— Work instruction —
Set down, character for character, the part of the lines below that opens with the line containing "reigende situaties." and runs through the last line, with both ends included. Leave the pictures out.

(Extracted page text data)
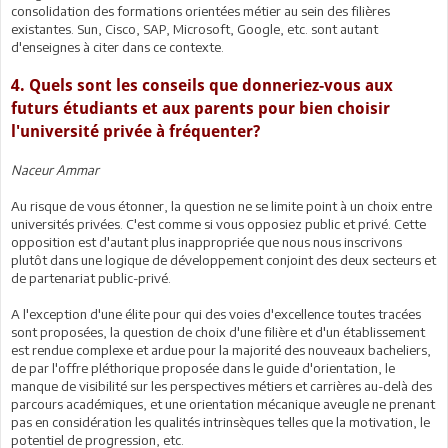
consolidation des formations orientées métier au sein des filières
existantes. Sun, Cisco, SAP, Microsoft, Google, etc. sont autant
d'enseignes à citer dans ce contexte.
4. Quels sont les conseils que donneriez-vous aux
futurs étudiants et aux parents pour bien choisir
l'université privée à fréquenter?
Naceur Ammar
Au risque de vous étonner, la question ne se limite point à un choix entre
universités privées. C'est comme si vous opposiez public et privé. Cette
opposition est d'autant plus inappropriée que nous nous inscrivons
plutôt dans une logique de développement conjoint des deux secteurs et
de partenariat public-privé.
A l'exception d'une élite pour qui des voies d'excellence toutes tracées
sont proposées, la question de choix d'une filière et d'un établissement
est rendue complexe et ardue pour la majorité des nouveaux bacheliers,
de par l'offre pléthorique proposée dans le guide d'orientation, le
manque de visibilité sur les perspectives métiers et carrières au-delà des
parcours académiques, et une orientation mécanique aveugle ne prenant
pas en considération les qualités intrinsèques telles que la motivation, le
potentiel de progression, etc.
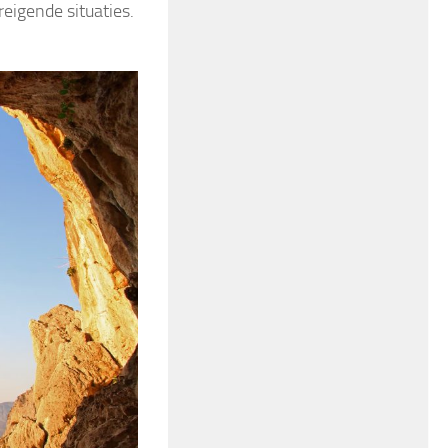
reigende situaties.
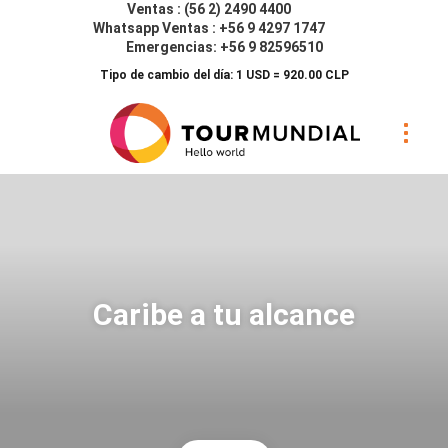
Ventas : (56 2) 2490 4400
Whatsapp Ventas : +56 9 4297 1747
Emergencias: +56 9 82596510
Tipo de cambio del día: 1 USD = 920.00 CLP
Caribe a tu alcance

— Problem solution —
reigende situaties.
Ventas : (56 2) 2490 4400
Whatsapp Ventas : +56 9 4297 1747
Emergencias: +56 9 82596510
Tipo de cambio del día: 1 USD = 920.00 CLP
Caribe a tu alcance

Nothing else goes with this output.